#### Material for this task:
___

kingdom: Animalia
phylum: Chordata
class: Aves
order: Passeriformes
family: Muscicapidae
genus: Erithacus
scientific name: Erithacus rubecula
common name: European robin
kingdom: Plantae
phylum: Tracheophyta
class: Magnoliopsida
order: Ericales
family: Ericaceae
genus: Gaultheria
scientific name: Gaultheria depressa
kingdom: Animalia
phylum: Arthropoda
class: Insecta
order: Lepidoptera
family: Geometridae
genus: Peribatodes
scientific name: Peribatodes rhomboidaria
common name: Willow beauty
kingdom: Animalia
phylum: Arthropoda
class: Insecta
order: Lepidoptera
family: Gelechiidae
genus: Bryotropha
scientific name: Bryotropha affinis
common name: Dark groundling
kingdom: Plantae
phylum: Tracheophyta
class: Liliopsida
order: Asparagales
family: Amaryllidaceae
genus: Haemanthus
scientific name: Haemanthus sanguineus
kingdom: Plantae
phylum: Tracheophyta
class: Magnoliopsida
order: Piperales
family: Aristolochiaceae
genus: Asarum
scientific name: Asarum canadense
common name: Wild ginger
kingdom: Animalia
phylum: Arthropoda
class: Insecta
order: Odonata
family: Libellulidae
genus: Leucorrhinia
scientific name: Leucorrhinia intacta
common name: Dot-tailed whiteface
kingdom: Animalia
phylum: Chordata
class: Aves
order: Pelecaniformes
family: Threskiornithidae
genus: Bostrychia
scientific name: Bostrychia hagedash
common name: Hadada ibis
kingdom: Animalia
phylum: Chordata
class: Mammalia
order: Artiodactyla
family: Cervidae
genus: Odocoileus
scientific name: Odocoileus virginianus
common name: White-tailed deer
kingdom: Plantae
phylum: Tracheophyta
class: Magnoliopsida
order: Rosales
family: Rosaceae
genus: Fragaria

___

#### Requirements:
Update every listing above, changing "common name" to "everyday name" wherever it appears and leaving everything else unchanged.

#### Solved exercise:
kingdom: Animalia
phylum: Chordata
class: Aves
order: Passeriformes
family: Muscicapidae
genus: Erithacus
scientific name: Erithacus rubecula
everyday name: European robin
kingdom: Plantae
phylum: Tracheophyta
class: Magnoliopsida
order: Ericales
family: Ericaceae
genus: Gaultheria
scientific name: Gaultheria depressa
kingdom: Animalia
phylum: Arthropoda
class: Insecta
order: Lepidoptera
family: Geometridae
genus: Peribatodes
scientific name: Peribatodes rhomboidaria
everyday name: Willow beauty
kingdom: Animalia
phylum: Arthropoda
class: Insecta
order: Lepidoptera
family: Gelechiidae
genus: Bryotropha
scientific name: Bryotropha affinis
everyday name: Dark groundling
kingdom: Plantae
phylum: Tracheophyta
class: Liliopsida
order: Asparagales
family: Amaryllidaceae
genus: Haemanthus
scientific name: Haemanthus sanguineus
kingdom: Plantae
phylum: Tracheophyta
class: Magnoliopsida
order: Piperales
family: Aristolochiaceae
genus: Asarum
scientific name: Asarum canadense
everyday name: Wild ginger
kingdom: Animalia
phylum: Arthropoda
class: Insecta
order: Odonata
family: Libellulidae
genus: Leucorrhinia
scientific name: Leucorrhinia intacta
everyday name: Dot-tailed whiteface
kingdom: Animalia
phylum: Chordata
class: Aves
order: Pelecaniformes
family: Threskiornithidae
genus: Bostrychia
scientific name: Bostrychia hagedash
everyday name: Hadada ibis
kingdom: Animalia
phylum: Chordata
class: Mammalia
order: Artiodactyla
family: Cervidae
genus: Odocoileus
scientific name: Odocoileus virginianus
everyday name: White-tailed deer
kingdom: Plantae
phylum: Tracheophyta
class: Magnoliopsida
order: Rosales
family: Rosaceae
genus: Fragaria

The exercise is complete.